A fixed lateness bound $L$ wastes latency when the stream is well behaved and drops data when a burst of skew exceeds it, so a current research line makes the watermark adaptive. The idea is to model the distribution of event delays online and set $L$ to a target quantile, for example "wait long enough to capture 99% of events," letting the bound widen during a late-arrival burst and tighten when the stream settles. Work in this direction frames watermark generation as an online estimation problem and learns the delay distribution per key or per partition, including approaches that treat the latency-completeness frontier explicitly and tune toward a service-level target rather than a hand-set constant. Parallel effort targets the partition-skew problem, where adaptive idle-source handling and skew-aware watermark merging keep one slow shard from stalling an entire job. The throughline is the same as the goodput framing of Chapter 5: the lateness bound stops being a constant an engineer guesses and becomes a quantity a controller drives toward a measured completeness target.

With watermarks in hand, event-time stream processing from Section 9.3 is finally practical: we can close windows on out-of-order data with a known, tunable trade-off, and we know what becomes of the events that miss the cut.
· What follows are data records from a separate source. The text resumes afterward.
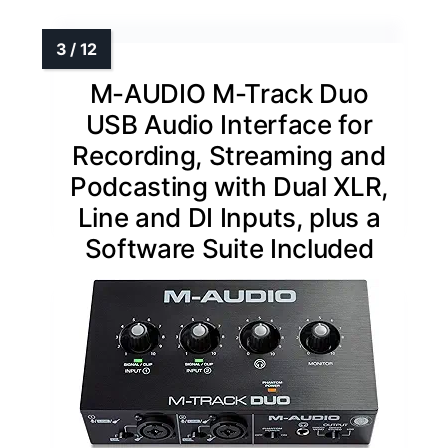
M-AUDIO M-Track Duo
USB Audio Interface for
Recording, Streaming and
Podcasting with Dual XLR,
Line and DI Inputs, plus a
Software Suite Included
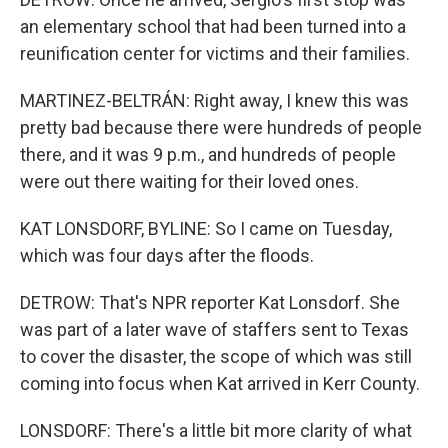
an elementary school that had been turned into a
reunification center for victims and their families.
MARTINEZ-BELTRÁN: Right away, I knew this was
pretty bad because there were hundreds of people
there, and it was 9 p.m., and hundreds of people
were out there waiting for their loved ones.
KAT LONSDORF, BYLINE: So I came on Tuesday,
which was four days after the floods.
DETROW: That's NPR reporter Kat Lonsdorf. She
was part of a later wave of staffers sent to Texas
to cover the disaster, the scope of which was still
coming into focus when Kat arrived in Kerr County.
LONSDORF: There's a little bit more clarity of what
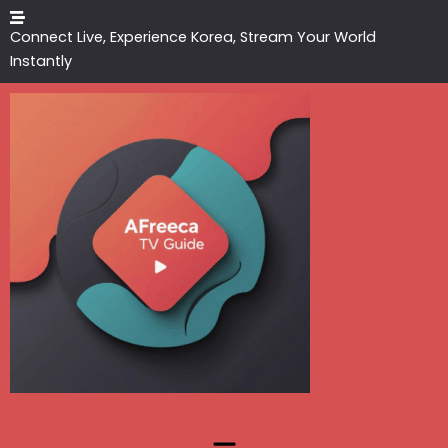
Skip
to
Connect Live, Experience Korea, Stream Your World
content
Instantly
Menu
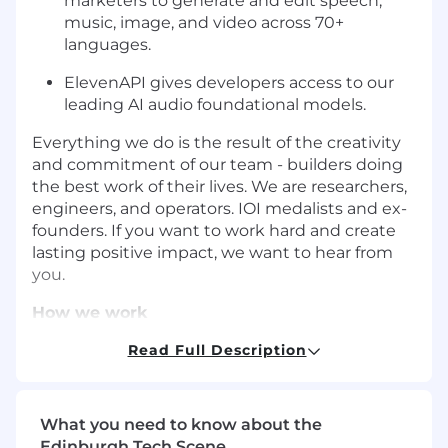
marketers to generate and edit speech,
music, image, and video across 70+
languages.
ElevenAPI gives developers access to our
leading AI audio foundational models.
Everything we do is the result of the creativity
and commitment of our team - builders doing
the best work of their lives. We are researchers,
engineers, and operators. IOI medalists and ex-
founders. If you want to work hard and create
lasting positive impact, we want to hear from
you.
How we work
High-velocity:
Rapid experimentation, lean
Read Full Description
autonomous teams, and minimal
bureaucracy.
Impact not job titles:
We don’t have job
What you need to know about the
titles. Instead, it’s about the impact you
Edinburgh Tech Scene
The next question is where the stream itself lives, the durable, replayable, partitioned log that lets a watermark be recomputed after a failure and lets a late event be reprocessed at all. That log is the subject of Section 9.5.

Exercise 9.4.1: Reading the Trade-Off Curve Conceptual

Using Output 9.4.1, suppose an online feature must be served within a latency budget of 12 event-time units and the downstream model degrades noticeably once completeness falls below 90%. Which value of $L$ from the table would you choose, and why do both neighboring rows fail at least one constraint? Then explain, in terms of the heavy-tailed delay distribution, why pushing from 99.48% to 100% completeness costs as much added latency as the entire climb from 65.84% to 99.48%.

Exercise 9.4.2: Add Allowed Lateness and a Side Output Coding

Extend Code 9.4.1 so that a window is not deleted the instant the watermark passes its end but stays in a soft-closed state for an extra grace period $G$ in event-time units. An event arriving while its window is soft-closed should still be admitted (an allowed-lateness update); only events arriving after $G$ are dropped, and those should be appended to a separate side_output list instead of merely counted. For a fixed $L = 5$, report completeness and the side-output size as $G$ ranges over 0, 5, 15, and 30, and confirm that $L$ and $G$ together recover the completeness that a single large $L$ would, at lower emit latency for the on-time majority.

Exercise 9.4.3: The Minimum Rule Across Two Partitions Analysis

Modify the stream generator to produce two partitions whose event-times advance at the same rate but where partition B's $t_{\max}$ consistently trails partition A's by a fixed skew $s$. Implement the merge correctly: the operator watermark is the minimum of the two per-partition watermarks. Show analytically and then empirically that to keep partition B's events from being dropped as late, the bound $L$ must satisfy $L \ge s$ plus B's own out-of-orderness, and explain why using the maximum or the average of the two watermarks instead of the minimum would violate the watermark promise and silently drop valid data.